Text passage
----

Like the question, “Is eating buffet-style healthy?” and “Is it cost-effective?” We have all surely heard of people who go to buffets and fill up their plates with food they cannot finish (sometimes because the spreads are not that delectable at all), and thereafter leave the buffet hall to bear the painful brunt of their indulgence because the buffet set-up indeed tempts the diner to consume more than his typical one plateful. Chef Nick answered with a laugh, “Healthy buffet may be an oxymoron.”

Vikings, which opened in April 2011, is anchored in a concept that perfectly fits the Filipino psyche, explains Chef Nick, “Filipinos feel that when they are in a buffet, they are in a fiesta.” He pointed out that buffet-going, though it may have its Scandinavian roots in the smorgasbord, is therefore natural in the festivities-loving Filipinos.

On costs, chef Nick stated, “A hotel can charge as much as Php 2,500 per head for a buffet, [but] Vikings offers the same kind of experience and the same kind of food with value-oriented price tags.” A weekday Vikings lunch costs only Php 688 and a dinner is Php 888, while a weekend lunch and dinner is only at 1,088. Even with a minimal service charge of 5 percent, they still shake up the competition, so much so that in only over a year of existence, they are already ranked as the 3rd best luxury buffet in the Philippines.

Chef Pedro further added that their spreads are rich in European and continental high-end fare because these spreads are the same with those served in luxury cruises, prepared in an even better way due to their strict monitoring. “The mark of a really good restaurant is consistency,” said Chef Nick. Just as how a dish ought to be the same in every branch of any restaurant, the Vikings regular can be assured that his leg of lamb will be as tender as it should be every time he comes back for some. The caviar will be as fresh, the fondue will be as smooth, and the salmon will be as soft in any given day.

How about healthiness founded on freshness? Are their spreads filled with sufficient vegetarian and organic fare? “We are in the process of introducing more alternatives,” assured Chef Pedro. In the meantime, they avow to the freshness of their daily supplies of meats and seafood, that their meals complement the South Beach Diet, and that their dishes are all prepared from scratch, with minimal artificial flavoring, and no MSG. Both chefs even dared us to look into their chillers and kitchens to see their sanitation and upkeep of nothing but fresh ingredients.

----

Problem a
Answer these questions about the Vikings buffet text:
(i) In what month and year did Vikings open?
(ii) How much does a weekday dinner at Vikings cost?
(iii) What do the chefs say their dishes contain none of?
The text and the records are unrelated.

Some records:
----

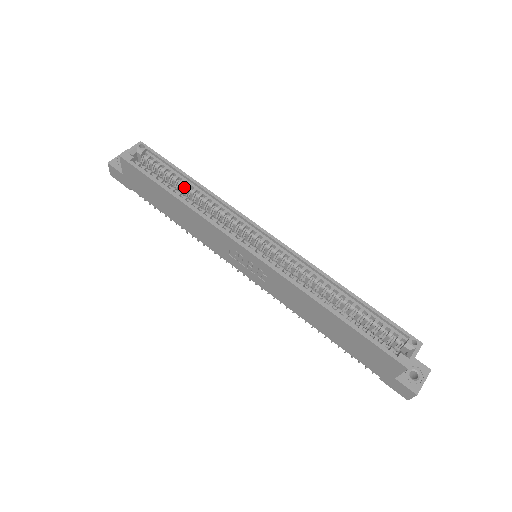
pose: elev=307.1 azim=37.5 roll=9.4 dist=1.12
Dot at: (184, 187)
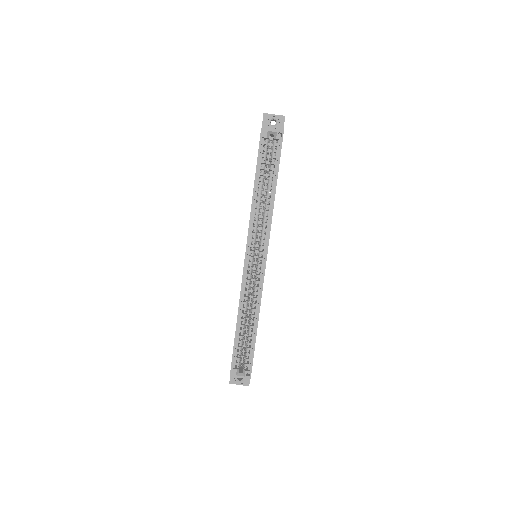
Dot at: (268, 185)
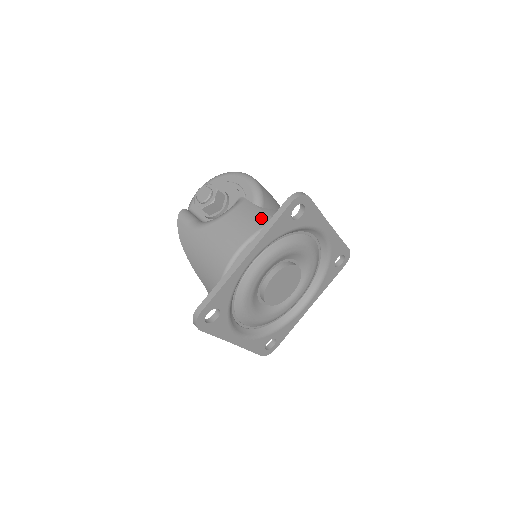
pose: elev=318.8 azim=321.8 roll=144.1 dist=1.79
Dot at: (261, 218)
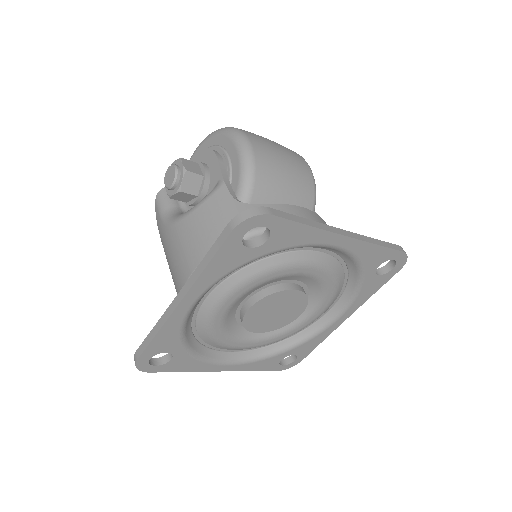
Dot at: occluded
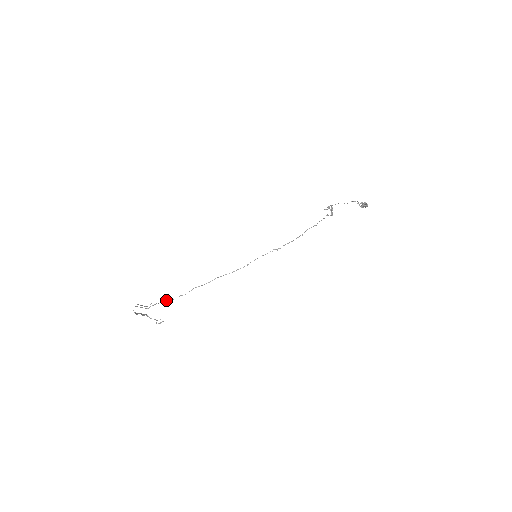
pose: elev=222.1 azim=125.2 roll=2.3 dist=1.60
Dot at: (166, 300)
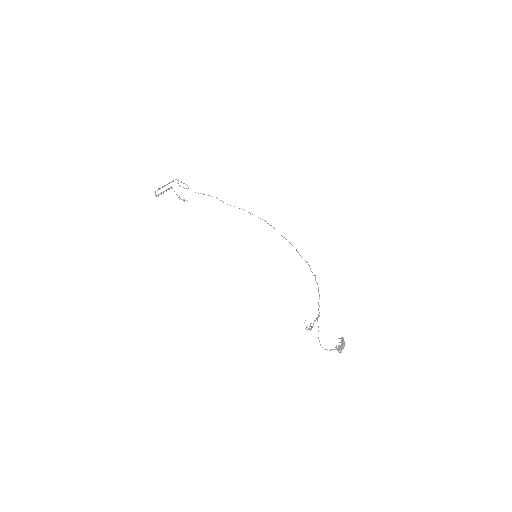
Dot at: (188, 188)
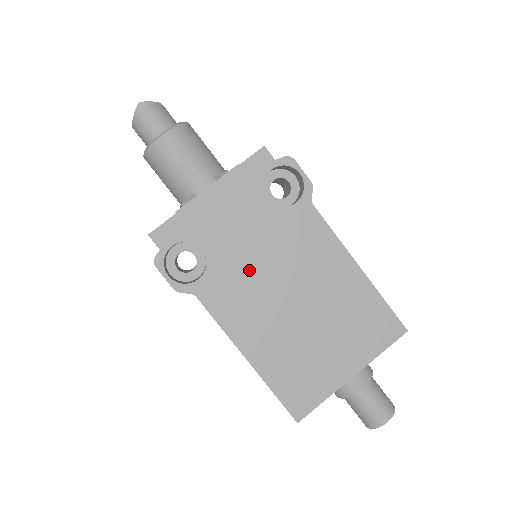
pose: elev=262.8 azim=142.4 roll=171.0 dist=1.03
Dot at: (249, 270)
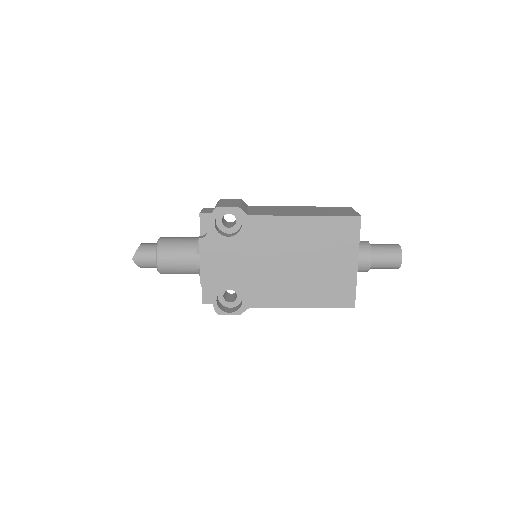
Dot at: (258, 274)
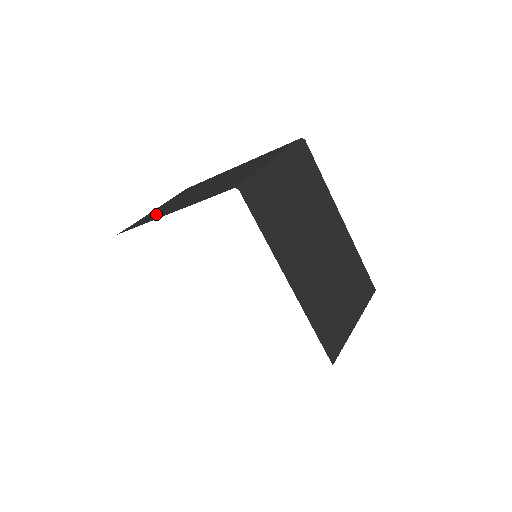
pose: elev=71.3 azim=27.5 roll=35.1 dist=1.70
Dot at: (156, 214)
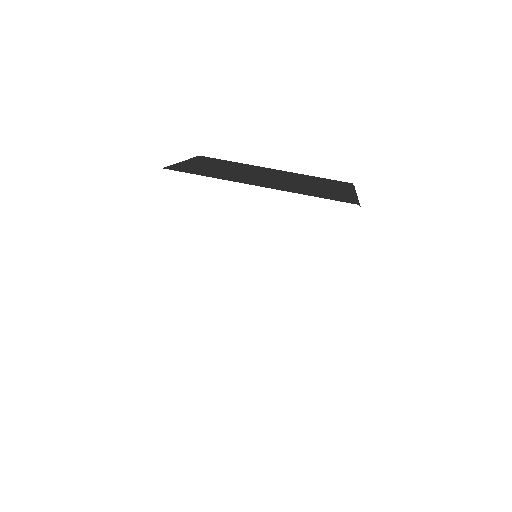
Dot at: occluded
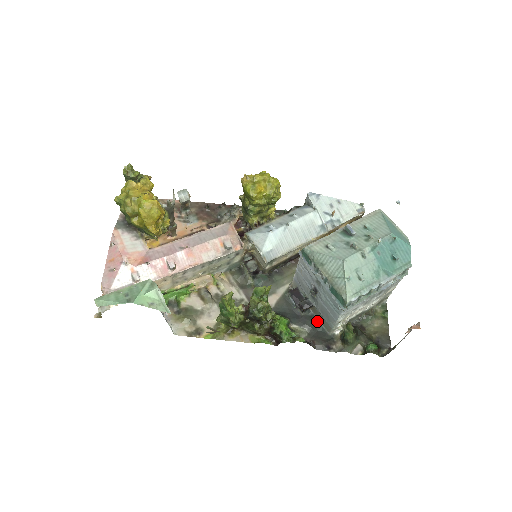
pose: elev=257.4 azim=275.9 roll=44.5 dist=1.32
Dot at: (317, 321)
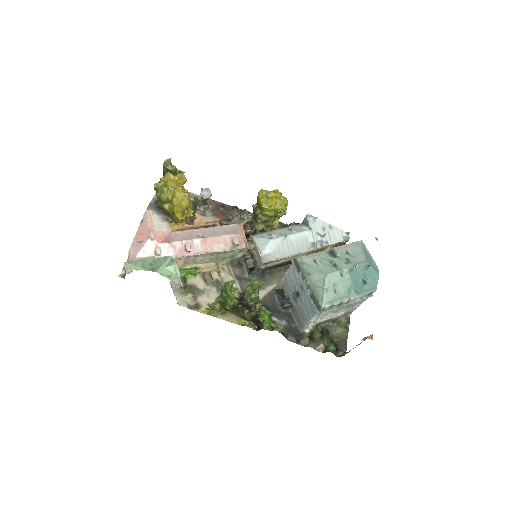
Dot at: (293, 318)
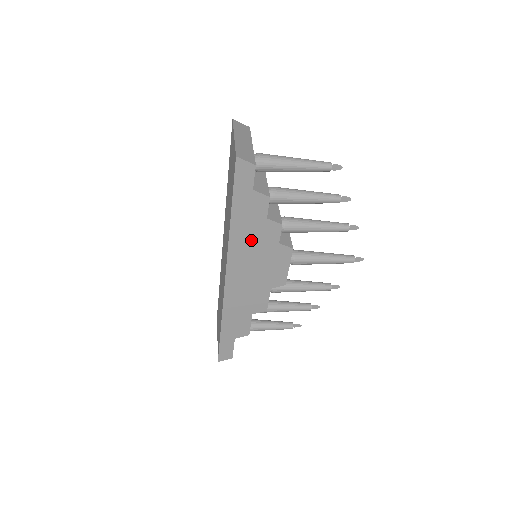
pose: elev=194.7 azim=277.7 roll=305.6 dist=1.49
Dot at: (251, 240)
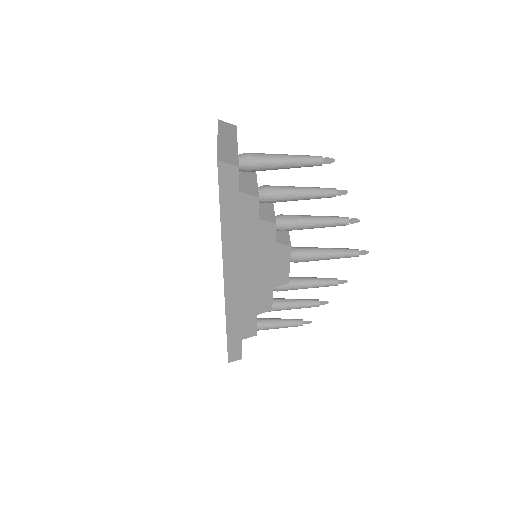
Dot at: (245, 242)
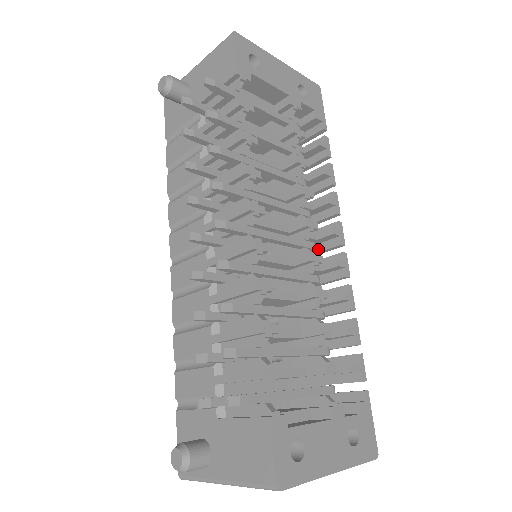
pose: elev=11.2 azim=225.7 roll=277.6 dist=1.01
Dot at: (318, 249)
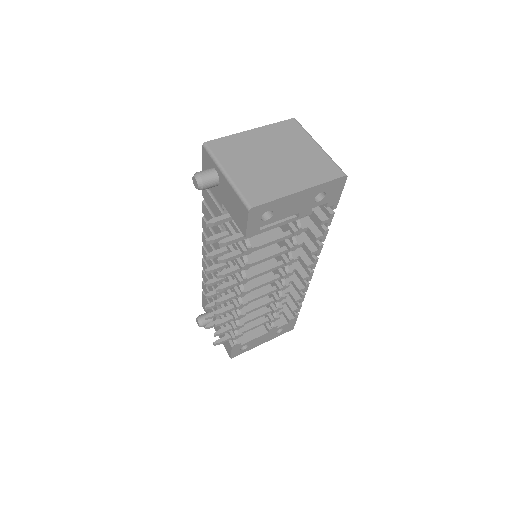
Dot at: occluded
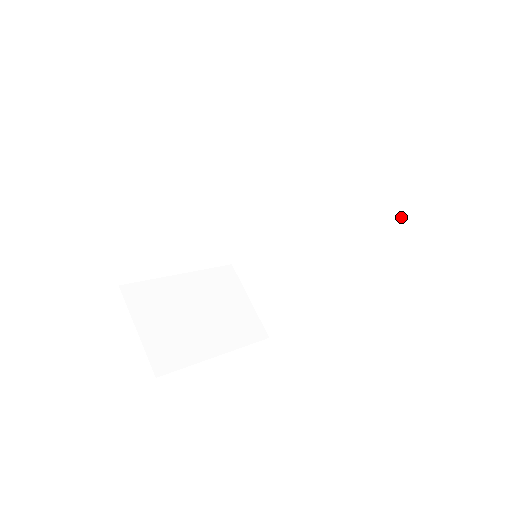
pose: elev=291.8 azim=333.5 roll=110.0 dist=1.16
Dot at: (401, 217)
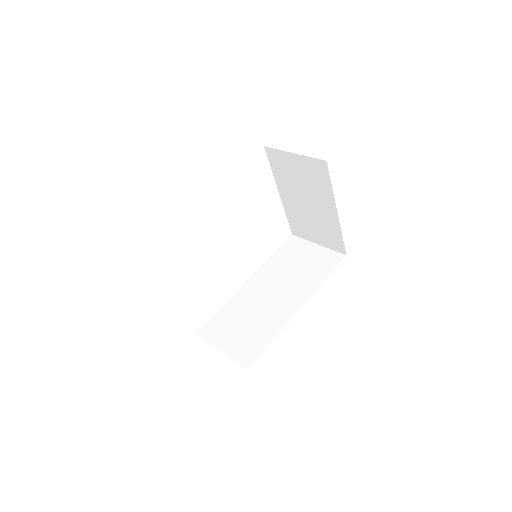
Dot at: (334, 255)
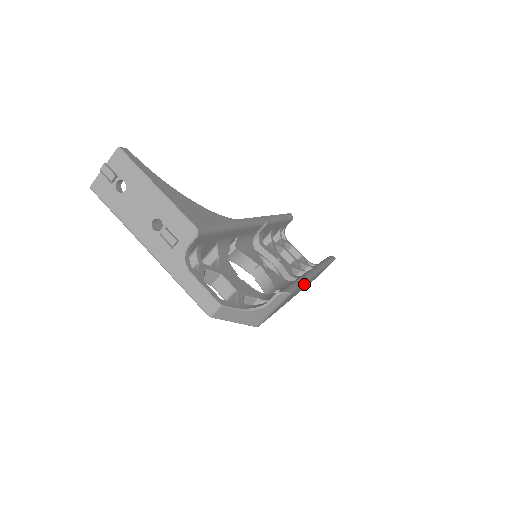
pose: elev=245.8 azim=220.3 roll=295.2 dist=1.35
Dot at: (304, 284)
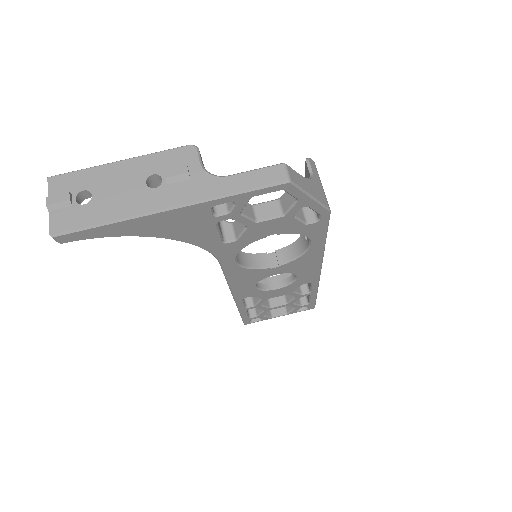
Dot at: occluded
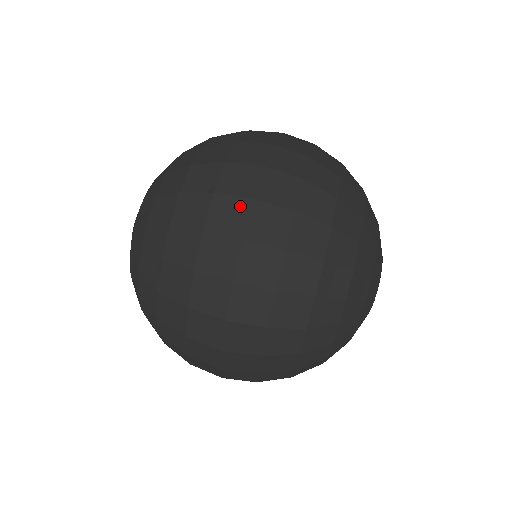
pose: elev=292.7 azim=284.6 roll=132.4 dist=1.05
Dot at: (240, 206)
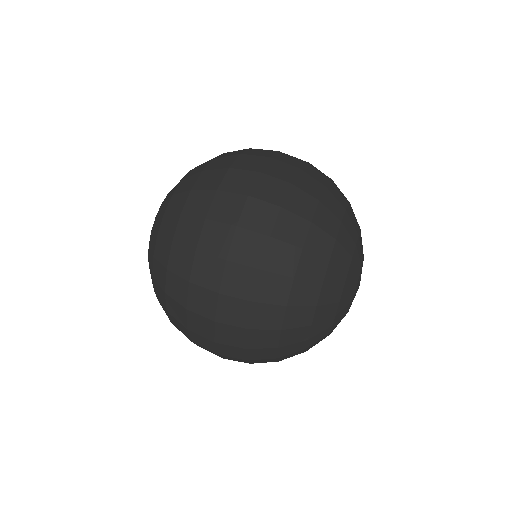
Dot at: (209, 296)
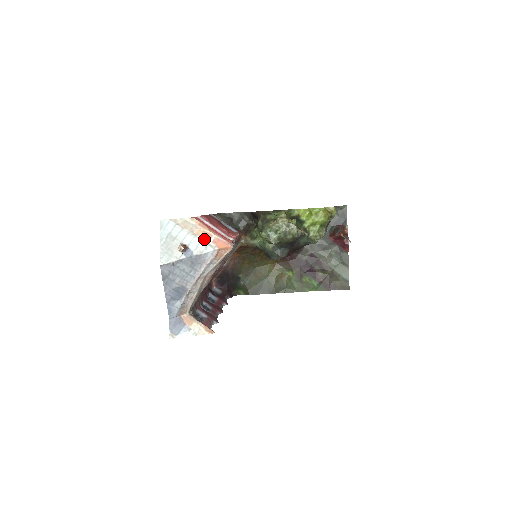
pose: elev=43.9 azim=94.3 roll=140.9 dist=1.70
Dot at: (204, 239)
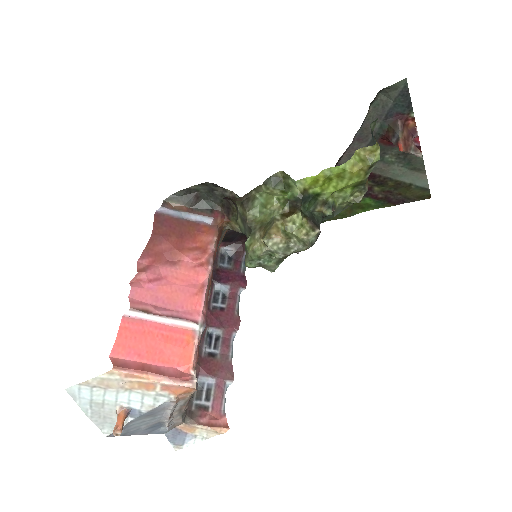
Dot at: (146, 391)
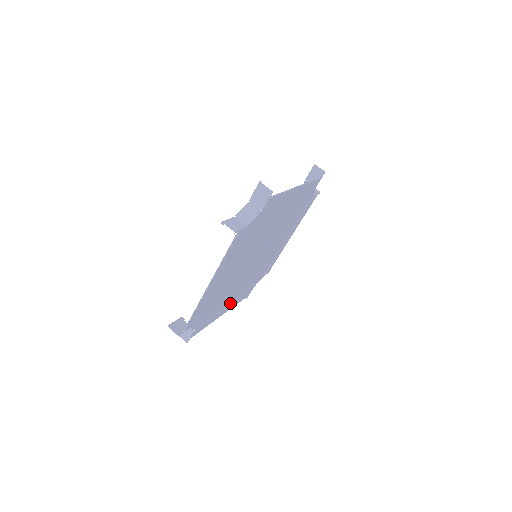
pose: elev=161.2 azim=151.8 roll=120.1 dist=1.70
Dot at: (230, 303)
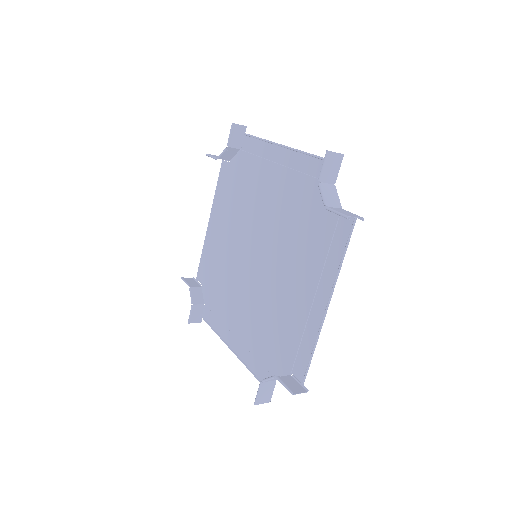
Dot at: (232, 332)
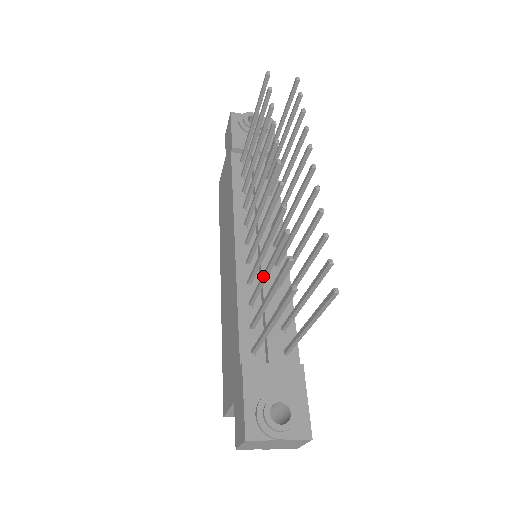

----

Problem b
Format the stretch of the records from the line containing "pose: elev=292.7 azim=284.6" through the end of the records as a numbered list. Skip blank lines and leave out the pictures.

Correct output a
(i) April 2011
(ii) Php 888
(iii) MSG

Correct output b
1. pose: elev=292.7 azim=284.6 roll=132.4 dist=1.05
2. Dot at: (240, 206)
3. Dot at: (209, 296)
4. pose: elev=43.9 azim=94.3 roll=140.9 dist=1.70
5. Dot at: (204, 239)
6. Dot at: (146, 391)
7. pose: elev=161.2 azim=151.8 roll=120.1 dist=1.70
8. Dot at: (230, 303)
9. Dot at: (232, 332)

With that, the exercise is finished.